══ Passage choisi
Il faut méditer à l’adage qui dit que dans une société de consommation, celui qui consomme est un bon citoyen ; celui qui ne consomme pas est un individu dangereux, tandis que le pauvre est un perdant.
Le choix de ne pas consommer ou de moins consommer est un acte subversif.

Il serait possible, une fois ces préalables posés, de nous assommer avec des chiffres sur la grande illusion que représente le prétendu avantage nucléaire, aussi bien sur chacun des ses trois arguments de prédilection que sont : son coût de production, l’indépendance qu’il procure et son avantage environnemental. Pour répondre sur chacun de ces trois domaines d’autres formes de production existent et nous pourrions nous lancer dans un exercice comparatif long et précis.
════
Pouvez-vous recopier mot pour mot, dans le passage choisi, le segment qui va de « Il faut méditer » jusqu'à « est un perdant. » ?
══ Section des données
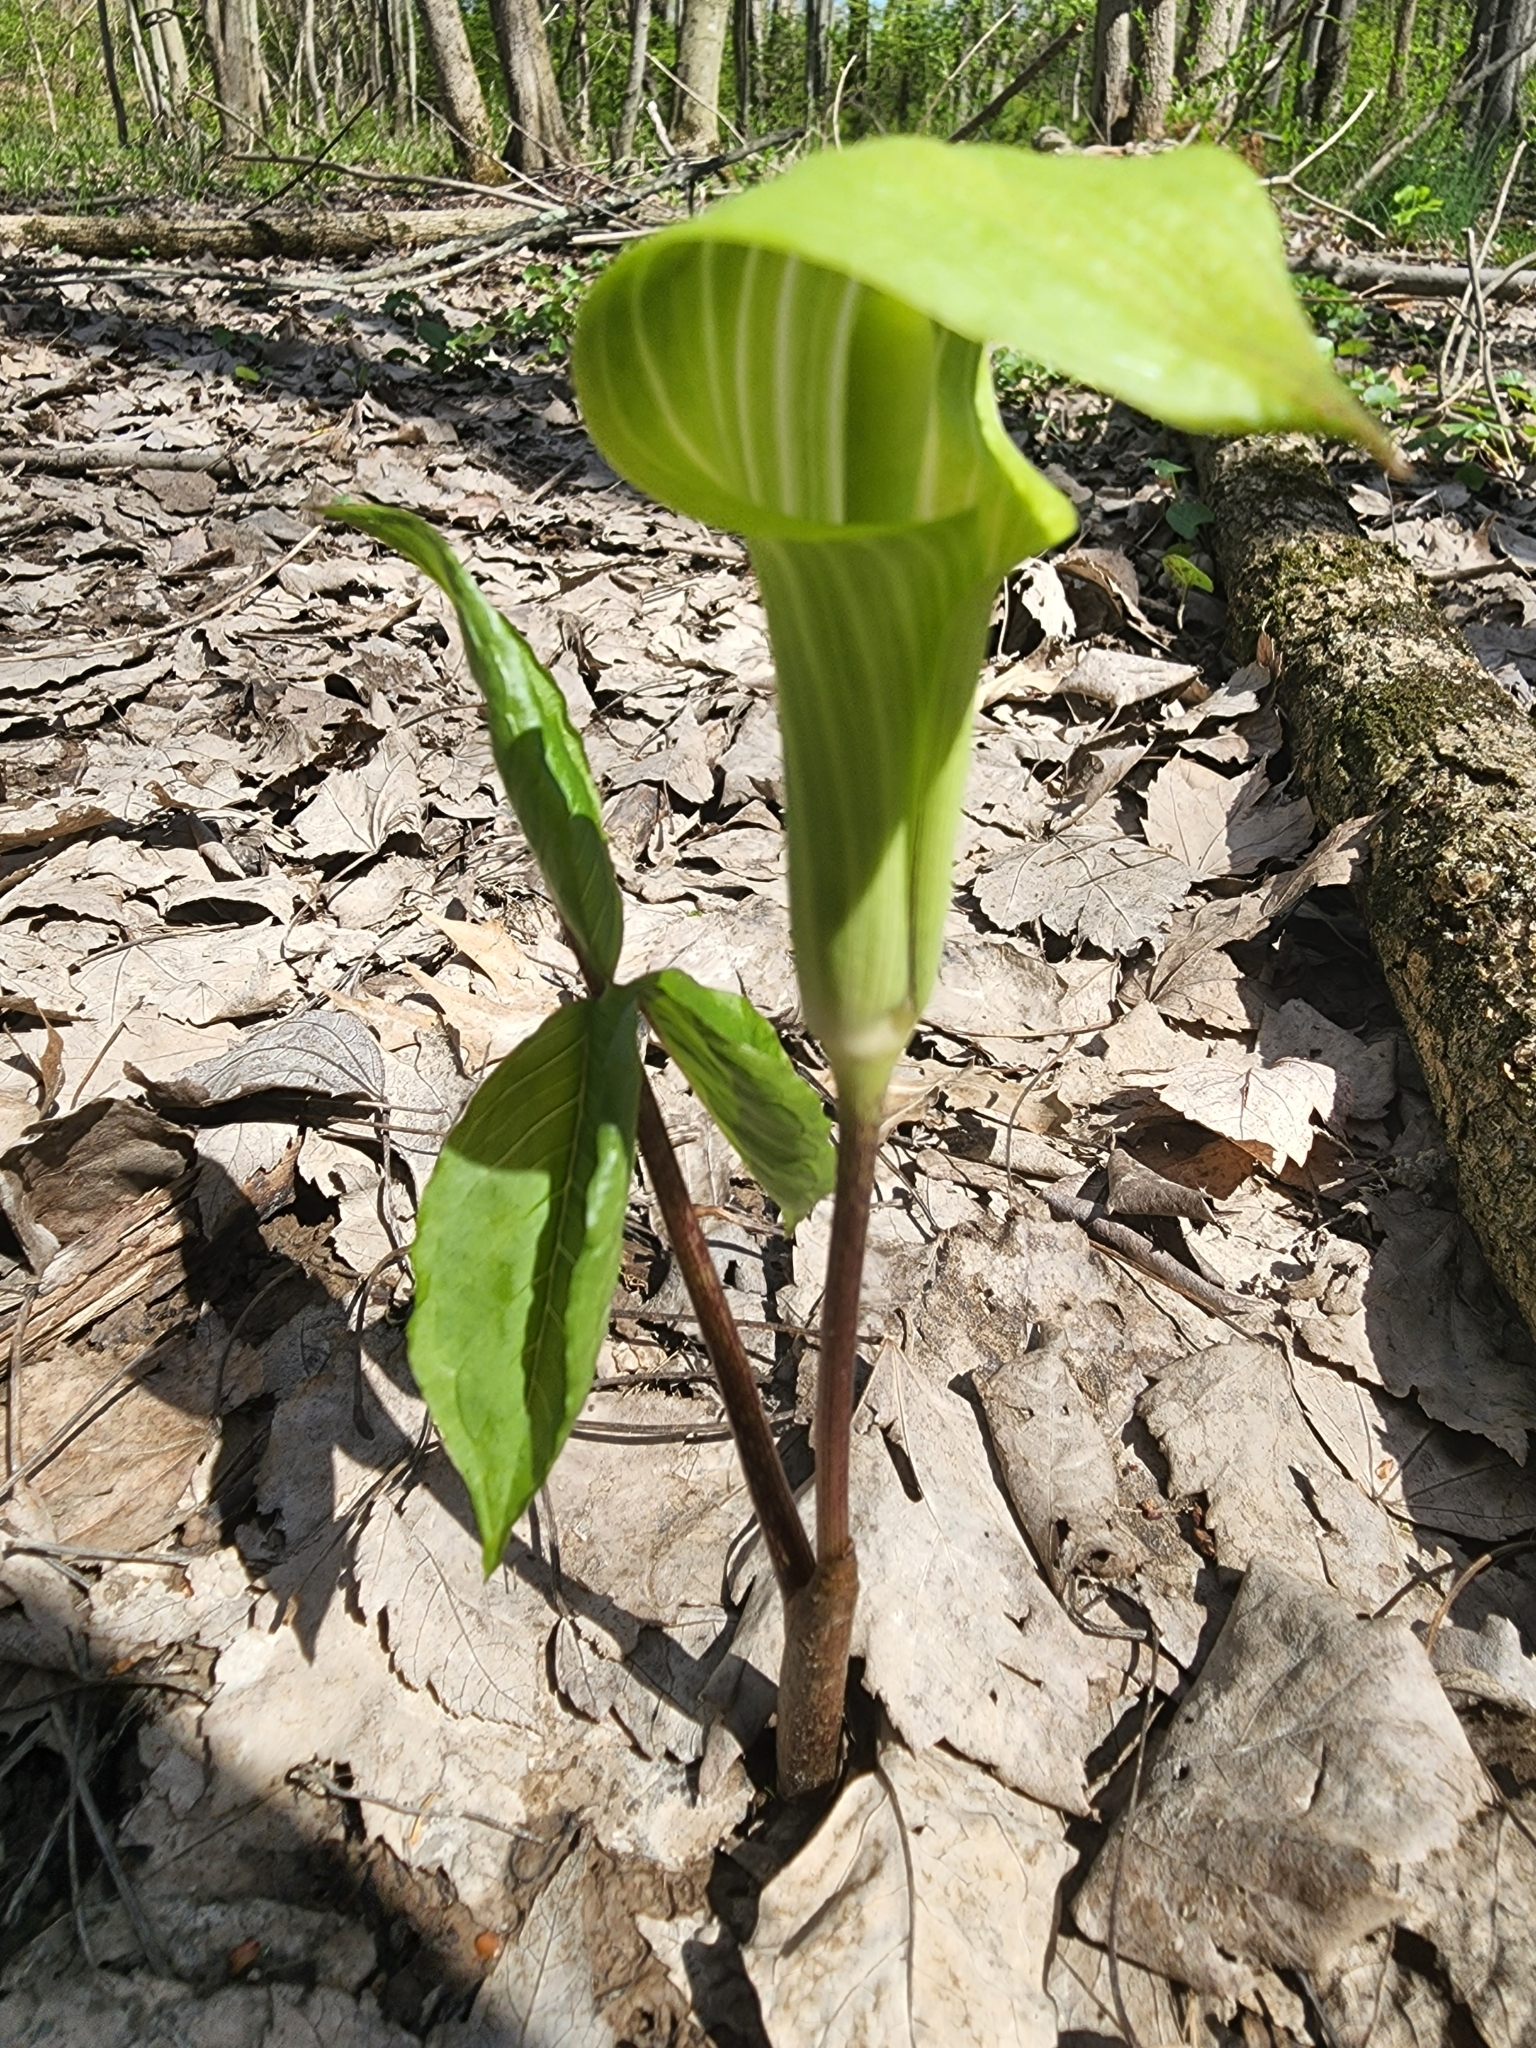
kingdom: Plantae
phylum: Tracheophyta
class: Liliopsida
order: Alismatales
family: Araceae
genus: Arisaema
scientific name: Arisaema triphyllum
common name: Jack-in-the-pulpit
════
══ Section des données
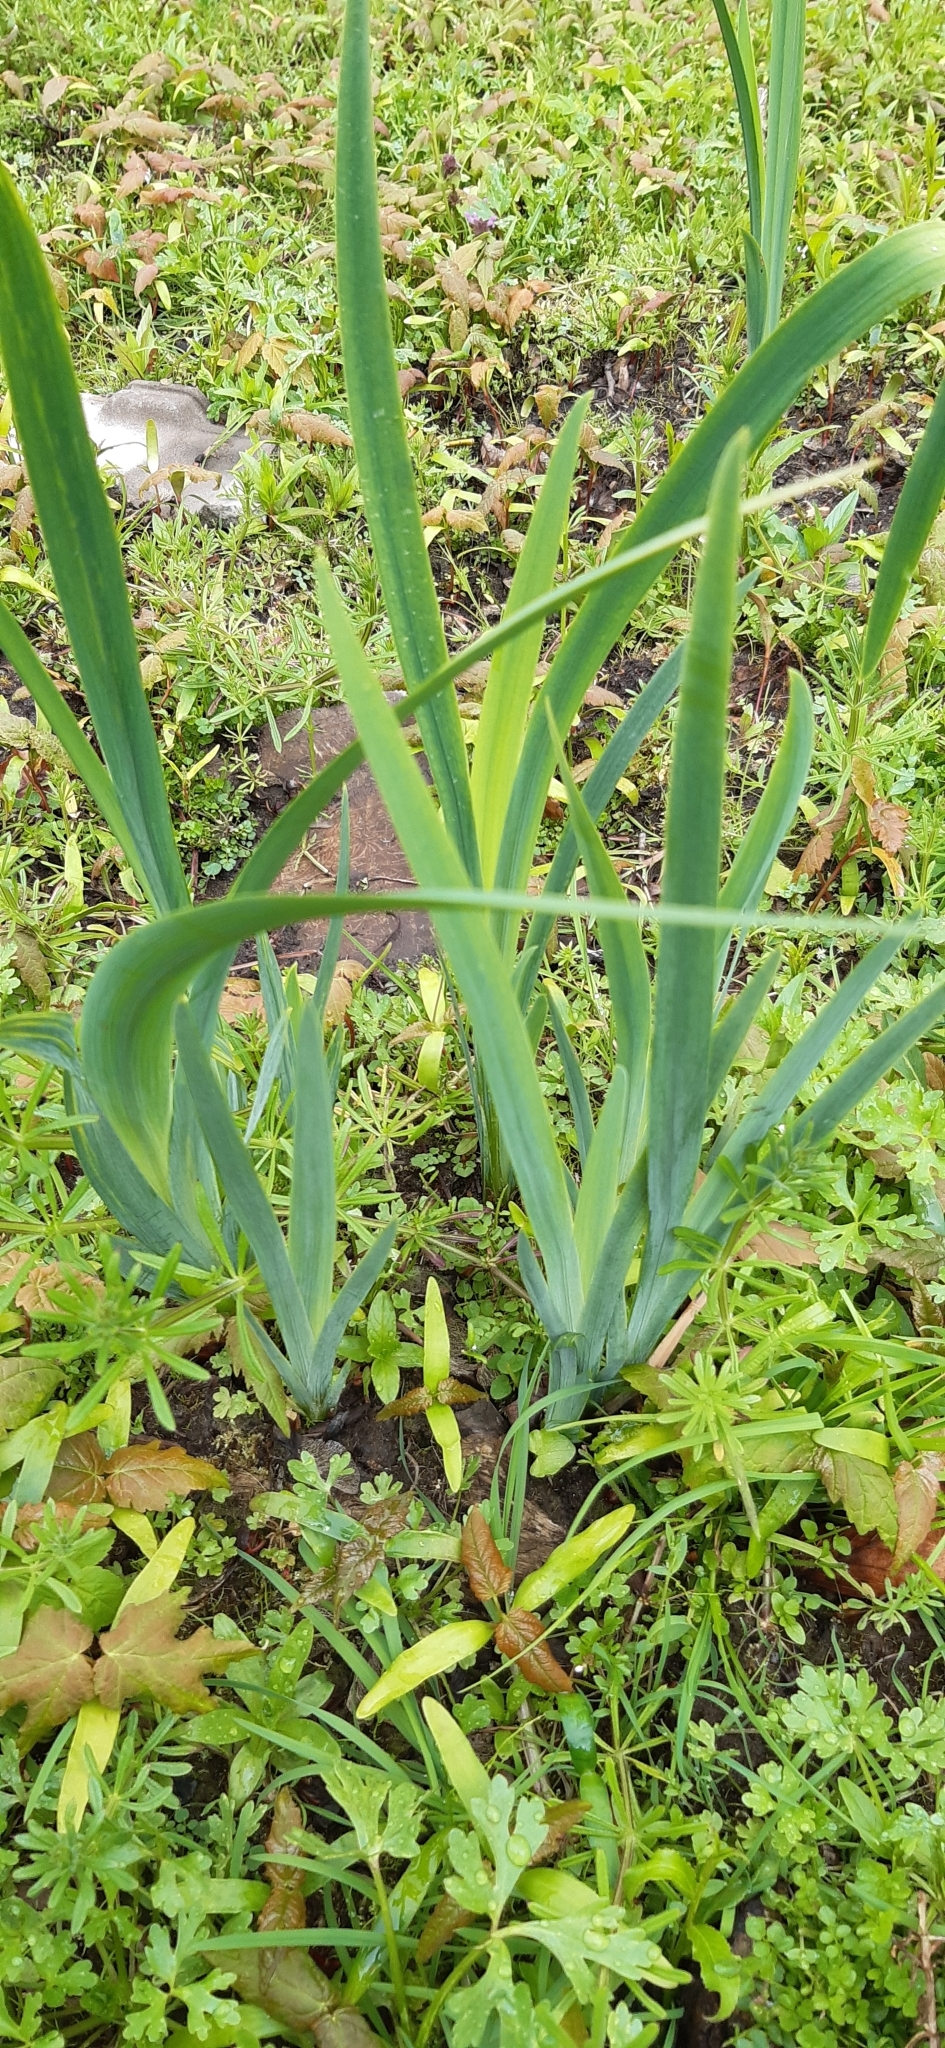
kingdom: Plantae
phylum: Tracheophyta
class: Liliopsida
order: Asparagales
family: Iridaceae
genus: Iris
════
### Solution ci-dessous
Il faut méditer à l’adage qui dit que dans une société de consommation, celui qui consomme est un bon citoyen ; celui qui ne consomme pas est un individu dangereux, tandis que le pauvre est un perdant.